(EXCERPT TO READ):
────────────────────

Friday, May 27, 2011

Repeat. I Say Again...

This is a repeat of a ‘Blog’ first posted...

Well, not quite a repeat, per se, but certainly it is something that I looked at before and now wish to look at again—in a different way.
A slightly different way.

Tonight we were watching ‘American Eyelid’, or something.  It was, apparently, the Grand Finale, which is, in itself, an odd mixture.  Rather akin to Duck à l’Orange or Canard in Orange Sauce.  Not the spelling (before I get French speakers moaning at me), the pronunciation.  Cf ‘Grand Prix’!  This seems to be ‘Grand Fin-ally’ for some inexplicable reason.  Oh, well. C’est la vie.
Anyway, we were watching TV and so I was bored.  Sometimes it is necessary to sit and watch something together, part of the give and take of life.
They, the people on the show, were trotting out a series of celebrities most of whom were unknown to me and, frankly, could remain that way.
You can see that my interest in the display on the screen was, shall we say, wavering.
Because of this I picked up the remote and was immediately hit with an idea sprite.  I went to the cupboard where things go to die—everyone has a place that houses items, cherished at one time, but which have not been used in, possibly, decades and found a calculator.
It may be that if you are under the age of forty you will not know what a calculator is.  It is the same thing that you have on your computer and telephone to work out odd mathematical problems but, with a calculator, this is all it does.  It does not, for example, tell you the time.
Yes, yes.  Stunningly primitive but we all used to have one.  It saved thinking.

I compared the TV remote to the calculator and found an alarming similarity.  Neither of them are ‘user friendly’.  Not at all.
The TV remote is also a DVD remote and can be used to control ‘teletext’.  Why anybody uses ‘teletext’ any more is completely beyond me—perhaps, in fact, they do not, it is merely an antiquated and disused function on the remote in which case it merely reinforces my argument.
I know.  You haven’t heard the argument yet because I’m still rambling.  Please allow me to ramble, it gives me pleasure to do so and is, in itself, a perfectly innocent pastime compared to some people’s predilections with, say, sheep; about which I spoke in ‘A Simple Guide to Understanding Jet Engines’ (a magnificent book that is obtainable from Amazon at a very reasonable price).

────────────────────

(DATA EXTRACT):
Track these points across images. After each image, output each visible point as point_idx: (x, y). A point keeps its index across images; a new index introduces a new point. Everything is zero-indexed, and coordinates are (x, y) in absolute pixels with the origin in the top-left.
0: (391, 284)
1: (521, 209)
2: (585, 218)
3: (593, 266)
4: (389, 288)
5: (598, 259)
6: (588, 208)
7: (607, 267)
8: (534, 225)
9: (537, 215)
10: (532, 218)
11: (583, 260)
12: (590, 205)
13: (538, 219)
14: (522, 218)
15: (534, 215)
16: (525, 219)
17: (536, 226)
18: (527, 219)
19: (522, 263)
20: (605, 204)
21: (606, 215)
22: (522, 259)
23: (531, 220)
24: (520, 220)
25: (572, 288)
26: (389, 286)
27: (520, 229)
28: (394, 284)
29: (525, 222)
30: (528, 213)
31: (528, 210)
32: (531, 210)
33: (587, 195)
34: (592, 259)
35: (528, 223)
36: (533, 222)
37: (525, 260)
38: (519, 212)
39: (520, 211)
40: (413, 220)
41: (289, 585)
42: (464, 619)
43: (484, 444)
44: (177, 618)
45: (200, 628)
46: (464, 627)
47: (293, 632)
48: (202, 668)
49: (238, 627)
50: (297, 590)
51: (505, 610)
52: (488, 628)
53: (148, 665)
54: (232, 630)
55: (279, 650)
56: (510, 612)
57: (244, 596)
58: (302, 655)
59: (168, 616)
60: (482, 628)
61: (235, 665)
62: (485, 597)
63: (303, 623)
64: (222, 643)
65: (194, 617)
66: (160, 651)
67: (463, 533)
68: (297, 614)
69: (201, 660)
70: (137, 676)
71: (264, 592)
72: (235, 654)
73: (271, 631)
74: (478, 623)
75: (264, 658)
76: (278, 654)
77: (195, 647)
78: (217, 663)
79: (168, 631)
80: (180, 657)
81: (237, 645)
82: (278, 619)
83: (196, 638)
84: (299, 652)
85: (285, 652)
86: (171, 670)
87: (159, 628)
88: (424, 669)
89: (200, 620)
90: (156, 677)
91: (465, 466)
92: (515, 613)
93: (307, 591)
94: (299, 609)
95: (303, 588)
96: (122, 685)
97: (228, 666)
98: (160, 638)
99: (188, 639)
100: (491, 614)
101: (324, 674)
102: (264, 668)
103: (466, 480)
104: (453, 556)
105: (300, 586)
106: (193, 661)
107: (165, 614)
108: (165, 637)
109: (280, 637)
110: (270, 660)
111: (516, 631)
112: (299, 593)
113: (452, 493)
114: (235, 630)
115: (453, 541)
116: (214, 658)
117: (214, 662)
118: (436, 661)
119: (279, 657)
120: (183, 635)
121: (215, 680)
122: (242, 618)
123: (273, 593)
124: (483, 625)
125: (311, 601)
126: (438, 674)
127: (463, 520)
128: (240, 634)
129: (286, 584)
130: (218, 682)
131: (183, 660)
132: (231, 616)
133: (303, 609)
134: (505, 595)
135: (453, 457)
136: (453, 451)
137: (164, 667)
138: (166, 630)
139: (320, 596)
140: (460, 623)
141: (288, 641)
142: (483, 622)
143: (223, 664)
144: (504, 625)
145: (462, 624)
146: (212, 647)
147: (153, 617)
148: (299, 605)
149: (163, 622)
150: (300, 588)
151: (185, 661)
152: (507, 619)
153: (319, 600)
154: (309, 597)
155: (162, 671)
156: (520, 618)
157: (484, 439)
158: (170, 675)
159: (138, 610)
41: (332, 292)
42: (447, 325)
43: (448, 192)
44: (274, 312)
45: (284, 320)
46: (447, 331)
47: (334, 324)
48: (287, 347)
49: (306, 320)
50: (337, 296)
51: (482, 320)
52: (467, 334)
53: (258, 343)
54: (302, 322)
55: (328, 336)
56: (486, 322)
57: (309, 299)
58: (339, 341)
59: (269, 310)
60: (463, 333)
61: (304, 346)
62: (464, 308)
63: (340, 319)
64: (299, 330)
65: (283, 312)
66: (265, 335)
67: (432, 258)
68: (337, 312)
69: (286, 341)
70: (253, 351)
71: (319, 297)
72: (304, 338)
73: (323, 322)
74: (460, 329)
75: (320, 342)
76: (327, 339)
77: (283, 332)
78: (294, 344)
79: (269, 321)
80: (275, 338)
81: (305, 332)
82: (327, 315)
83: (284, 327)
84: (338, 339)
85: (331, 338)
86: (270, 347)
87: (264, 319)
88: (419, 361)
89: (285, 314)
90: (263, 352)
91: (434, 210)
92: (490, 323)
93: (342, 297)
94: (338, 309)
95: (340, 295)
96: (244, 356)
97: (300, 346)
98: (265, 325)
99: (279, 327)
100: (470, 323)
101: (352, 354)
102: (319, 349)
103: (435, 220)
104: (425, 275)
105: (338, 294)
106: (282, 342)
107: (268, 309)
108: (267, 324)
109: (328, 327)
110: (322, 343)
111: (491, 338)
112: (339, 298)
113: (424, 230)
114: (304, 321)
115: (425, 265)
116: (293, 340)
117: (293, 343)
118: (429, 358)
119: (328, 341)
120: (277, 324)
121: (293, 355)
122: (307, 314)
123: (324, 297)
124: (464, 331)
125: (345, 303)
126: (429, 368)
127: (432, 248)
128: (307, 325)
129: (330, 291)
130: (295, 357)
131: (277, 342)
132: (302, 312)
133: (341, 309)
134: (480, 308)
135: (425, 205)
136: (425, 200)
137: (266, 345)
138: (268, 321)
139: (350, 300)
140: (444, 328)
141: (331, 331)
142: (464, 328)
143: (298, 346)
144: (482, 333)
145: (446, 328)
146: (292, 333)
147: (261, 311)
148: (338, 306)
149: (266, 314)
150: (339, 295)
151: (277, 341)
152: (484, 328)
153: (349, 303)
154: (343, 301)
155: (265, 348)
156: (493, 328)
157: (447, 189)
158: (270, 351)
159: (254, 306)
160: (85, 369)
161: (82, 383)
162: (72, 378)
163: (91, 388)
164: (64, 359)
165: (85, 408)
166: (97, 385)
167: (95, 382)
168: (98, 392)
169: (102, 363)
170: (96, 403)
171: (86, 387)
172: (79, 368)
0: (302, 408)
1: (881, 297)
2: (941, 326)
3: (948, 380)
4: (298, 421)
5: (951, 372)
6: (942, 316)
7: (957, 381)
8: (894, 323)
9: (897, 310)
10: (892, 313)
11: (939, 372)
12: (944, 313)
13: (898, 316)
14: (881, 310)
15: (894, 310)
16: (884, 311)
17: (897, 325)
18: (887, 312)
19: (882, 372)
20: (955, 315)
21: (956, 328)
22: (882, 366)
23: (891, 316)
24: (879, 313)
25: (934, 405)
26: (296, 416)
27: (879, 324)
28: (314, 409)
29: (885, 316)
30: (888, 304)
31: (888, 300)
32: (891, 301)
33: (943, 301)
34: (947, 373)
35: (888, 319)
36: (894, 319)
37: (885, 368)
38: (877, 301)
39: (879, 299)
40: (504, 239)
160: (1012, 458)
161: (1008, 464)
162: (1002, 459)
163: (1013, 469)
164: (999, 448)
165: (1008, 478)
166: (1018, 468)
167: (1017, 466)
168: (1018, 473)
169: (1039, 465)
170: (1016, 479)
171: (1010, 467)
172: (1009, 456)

────────────────────

(WHAT YOU WILL DO):
[1] Check each statement against the blog post and answer yes or no, quoting the words from the post that decide it: (a) The show being watched was the Grand Finale. (b) The calculator was found in a kitchen drawer. (c) The TV remote also works as a DVD remote.
[2] What is the title of the book that the blog post mentions?
The material comes from a different source than the blog post.

(TASK RESULTS):
[1]
(a) Yes: "It was, apparently, the Grand Finale"
(b) No: "I went to the cupboard where things go to die"
(c) Yes: "The TV remote is also a DVD remote"

[2] 'A Simple Guide to Understanding Jet Engines'